Jaafari, no Israeli partisan, could never see his wife for who she was, nor could she understand him. It is not religion or nationality that divides them, but their inability to see through the other’s eyes. The conflict permeates life so thoroughly that Jaafari, at one time at the peak of Israeli professional success and forever an Arab in a foreign state, neither a die-hard Zionist nor devoted to Israel’s downfall, is locked out of either group, cast aside even by his wife.
Throughout the film, Jaafari counts on one piece of evidence that will explain everything: the traditional pre-attack video he assumes his wife made before she set out to the Tel Aviv café to blow herself up. He speaks to radical preachers, waits in mosques and hunts the streets.
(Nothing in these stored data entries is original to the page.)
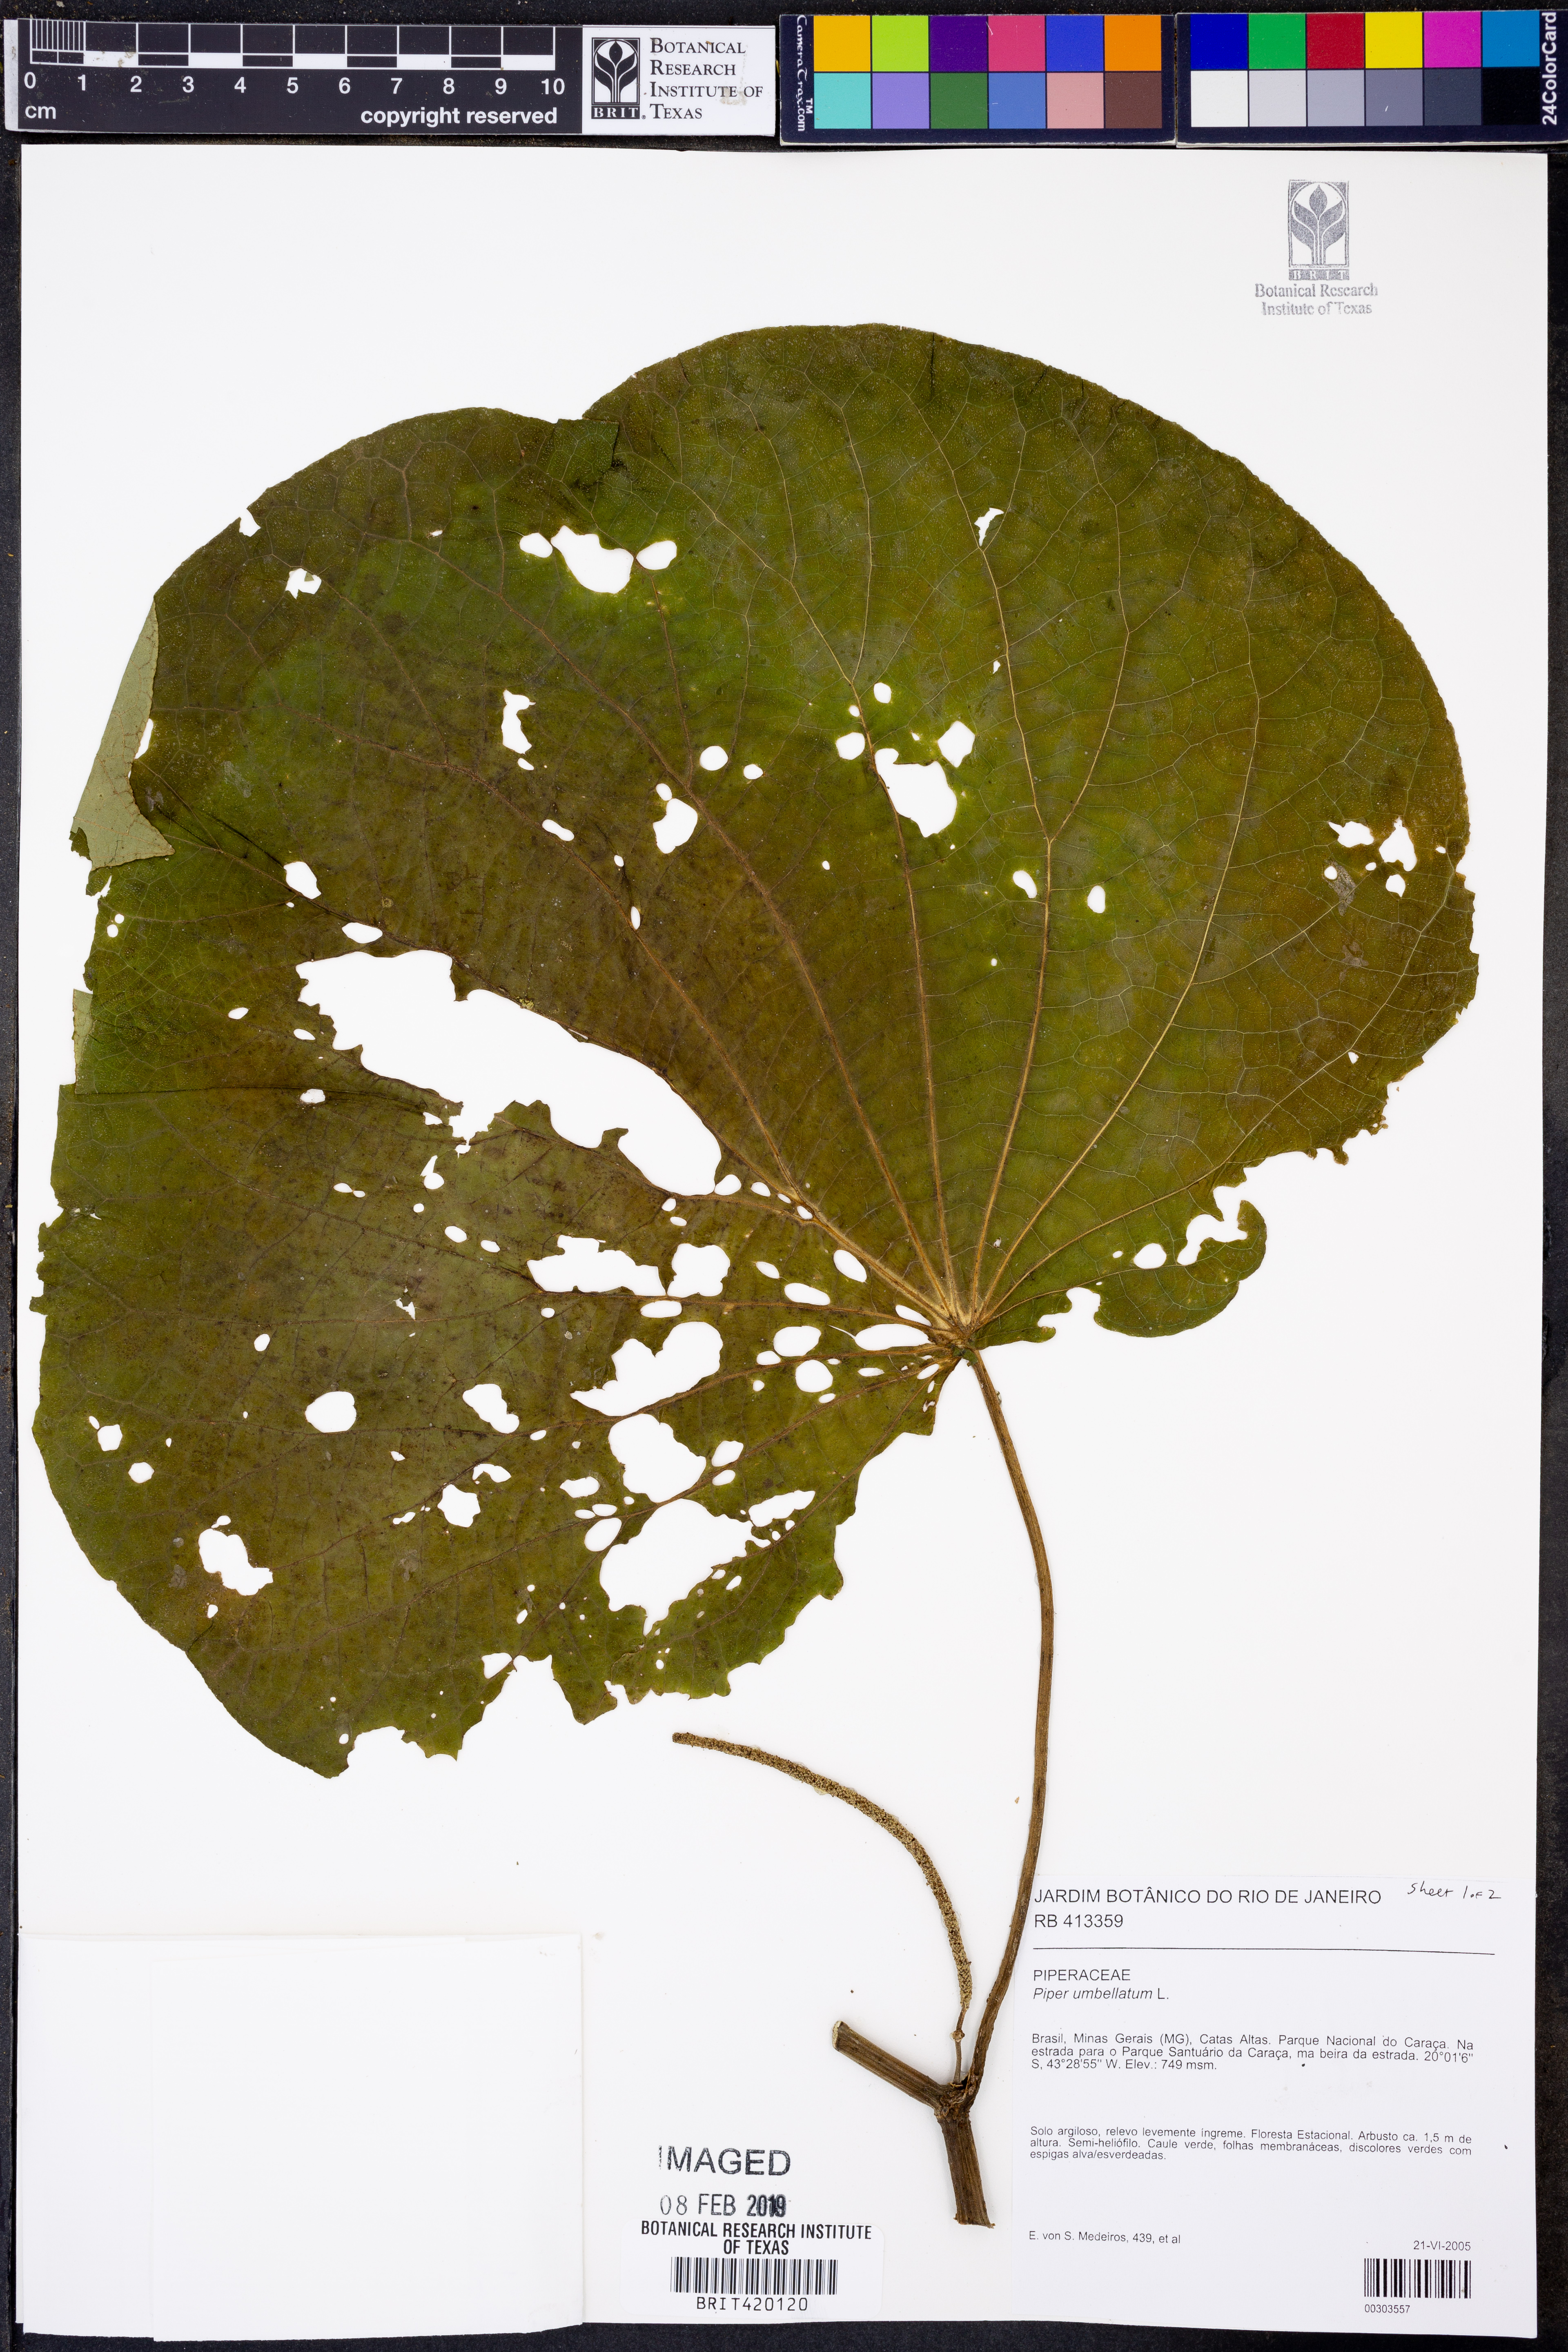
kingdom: Plantae
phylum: Tracheophyta
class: Magnoliopsida
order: Piperales
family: Piperaceae
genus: Piper
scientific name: Piper umbellatum
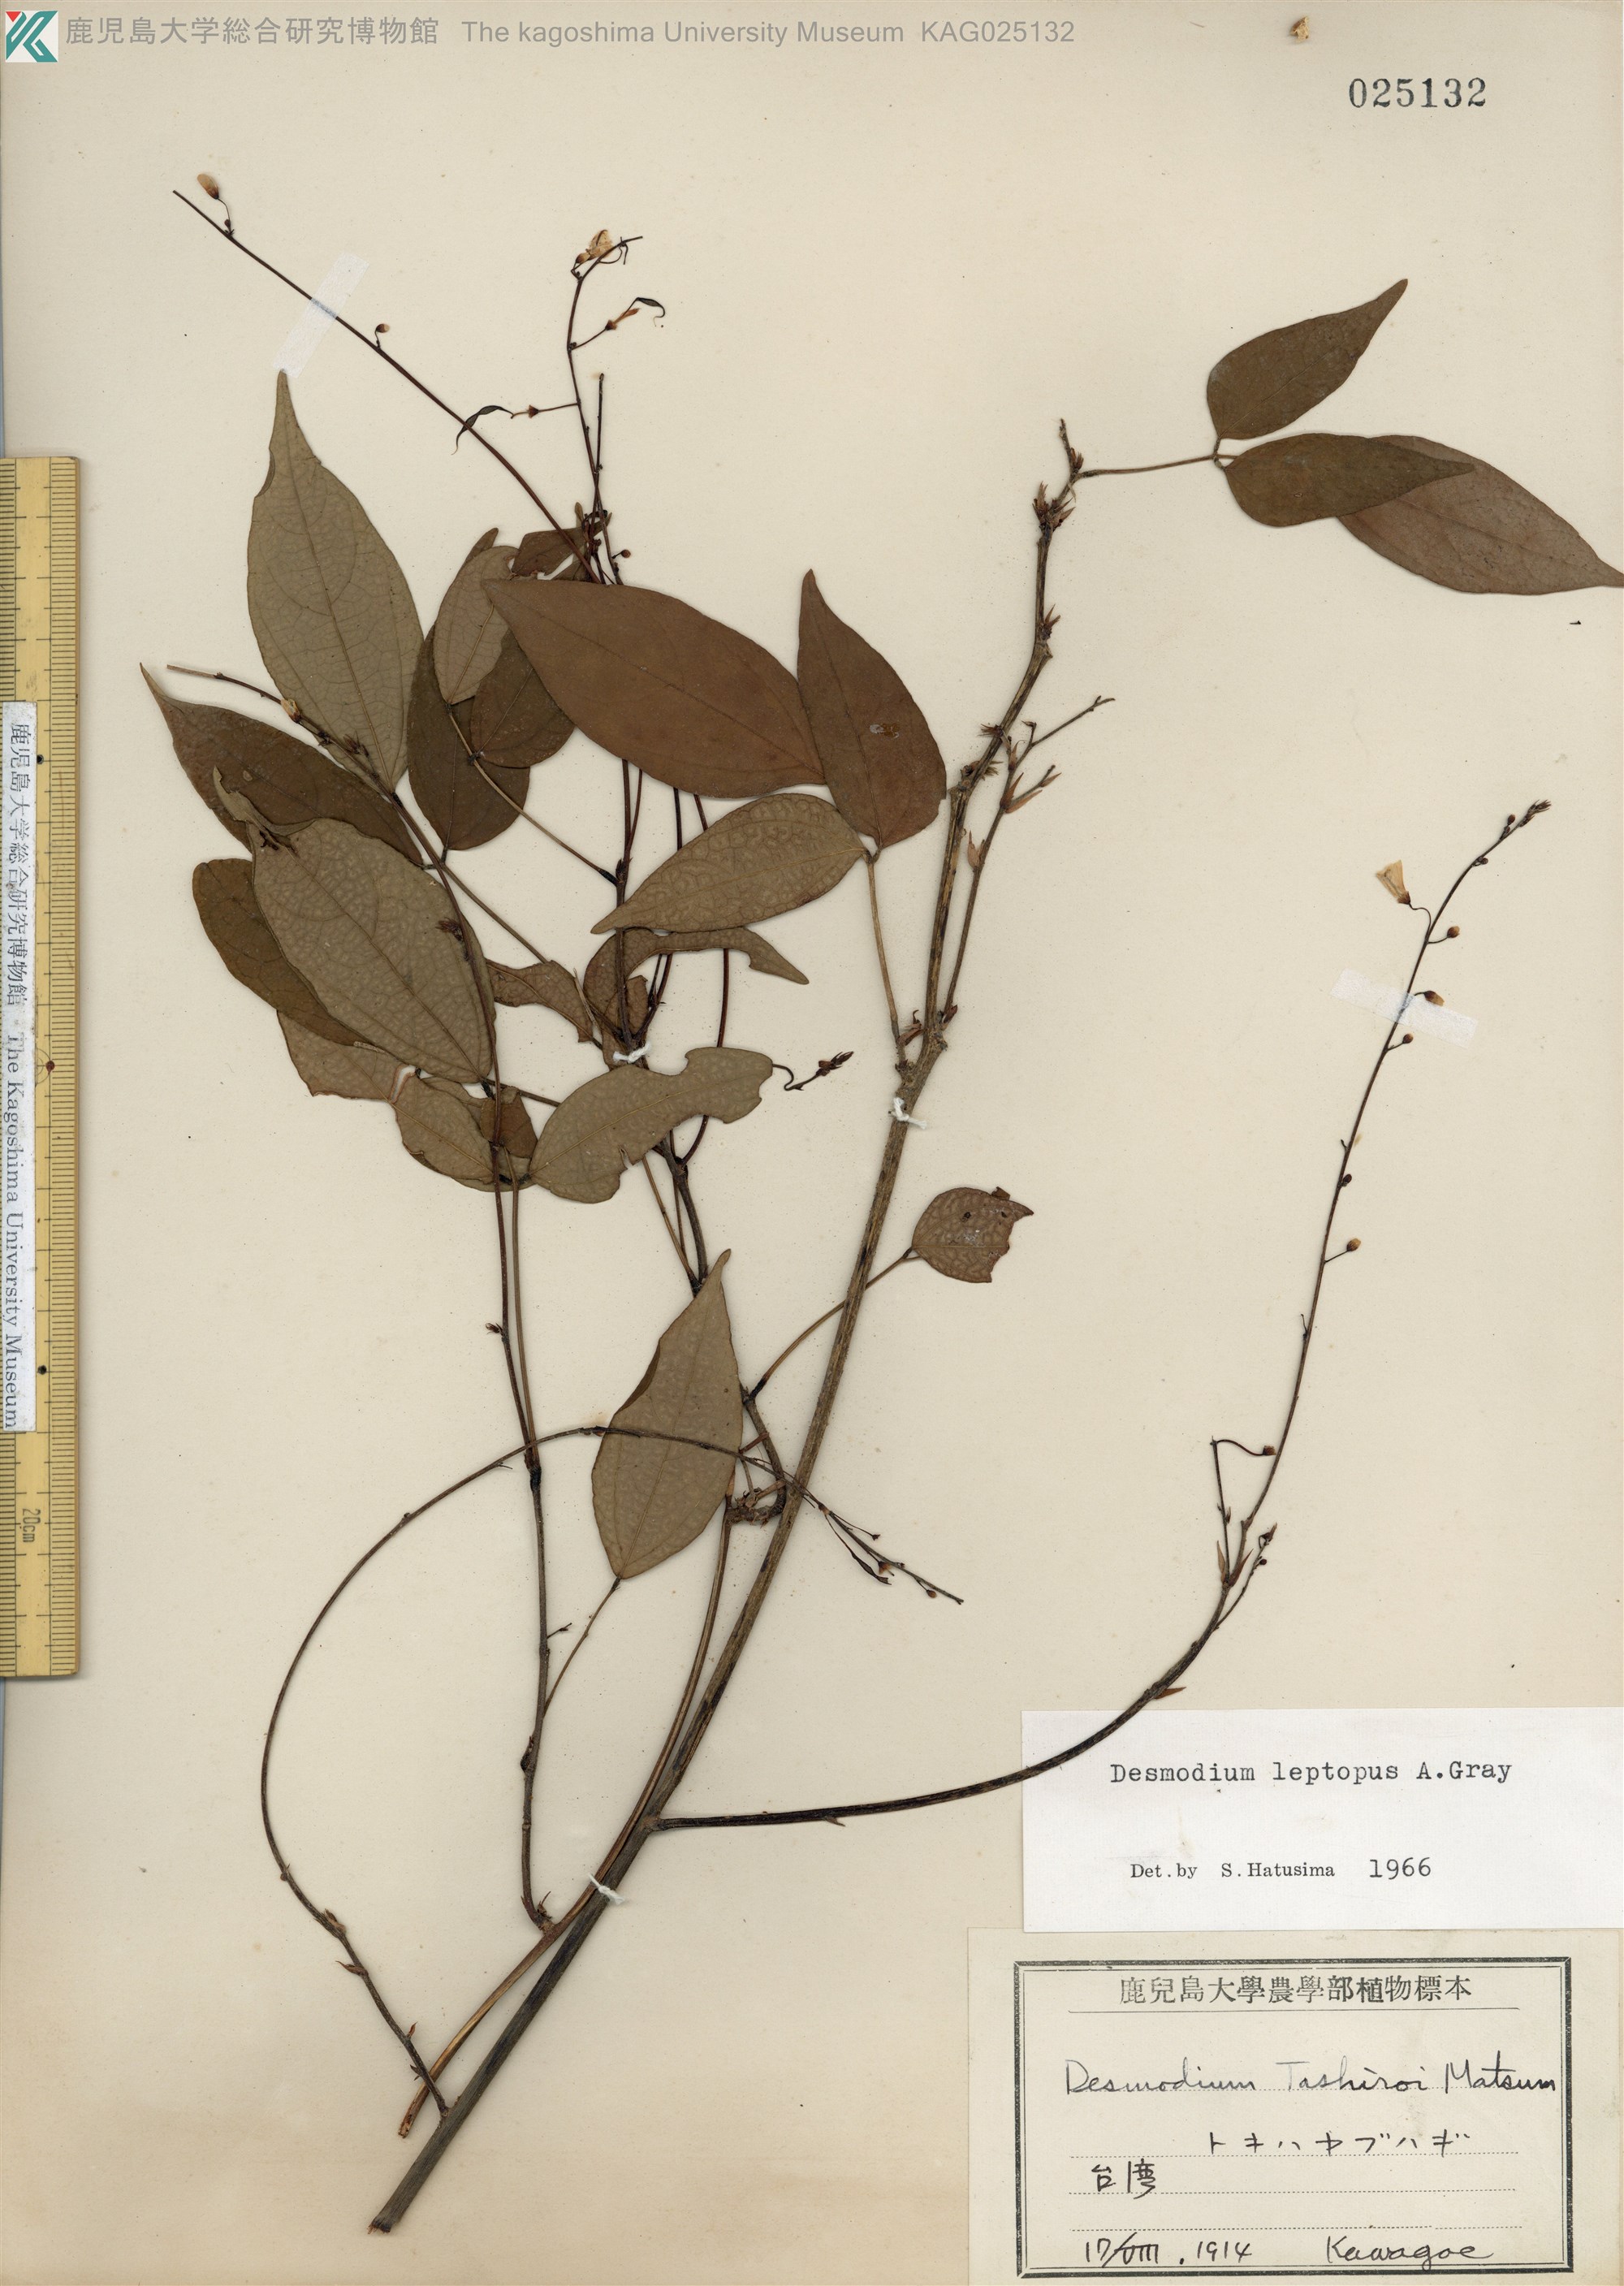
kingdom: Plantae
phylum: Tracheophyta
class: Magnoliopsida
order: Fabales
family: Fabaceae
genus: Hylodesmum
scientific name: Hylodesmum leptopus
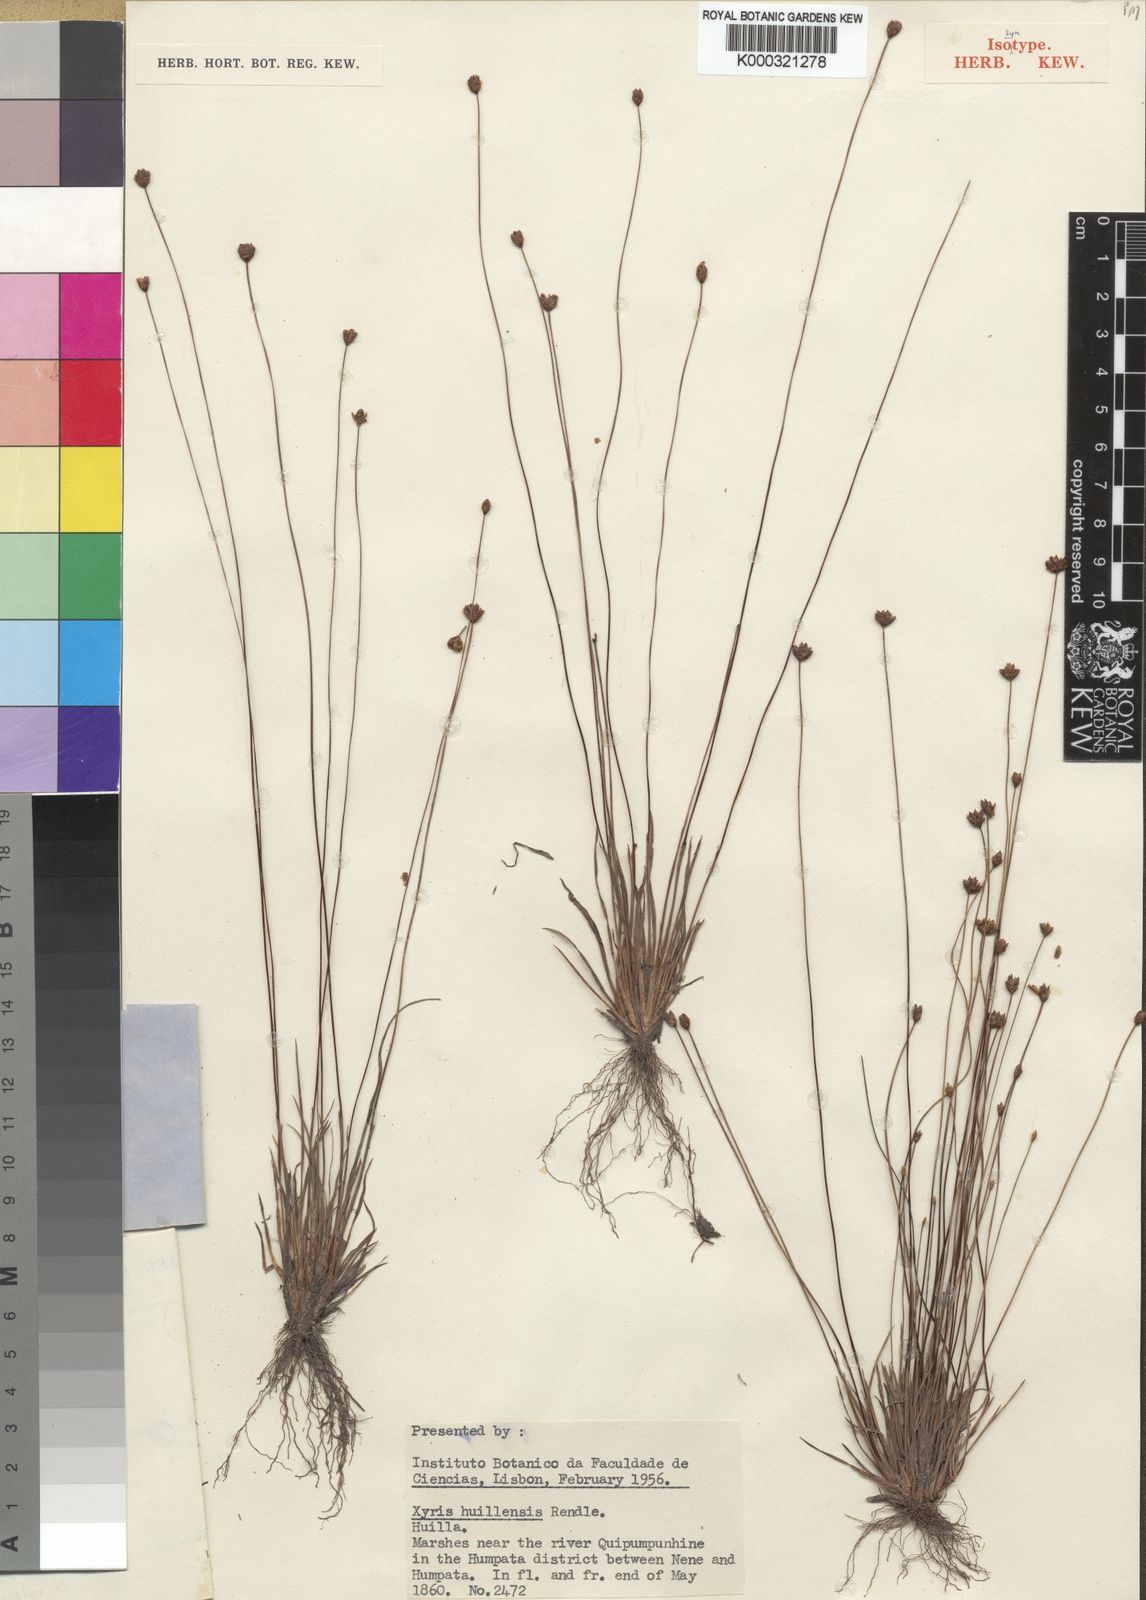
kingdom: Plantae
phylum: Tracheophyta
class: Liliopsida
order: Poales
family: Xyridaceae
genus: Xyris
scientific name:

Finally he finds that his nephew, who helped Siham plan the bombing, had the video all along. But as the audience has come to expect by now, the video has no key to unlock the mystery — it simply shows a woman, torn and alone, about to commit an evil act. Siham asks her handlers how to deactivate the bomb, which they refuse to show her; crying, she borrows a cell phone to call her husband. As we saw at the beginning of the movie, Jaafari is too busy to take the call. Siham, sobbing, lowers the phone in resignation. She cannot reach her husband; she cannot bridge the gap between them; and now, though hesitant and terrified, she will take her own life and murder innocents.
“The Attack” never explains why Siham chose to become a suicide bomber, but it opens a horrifying window into a world in which that choice is possible.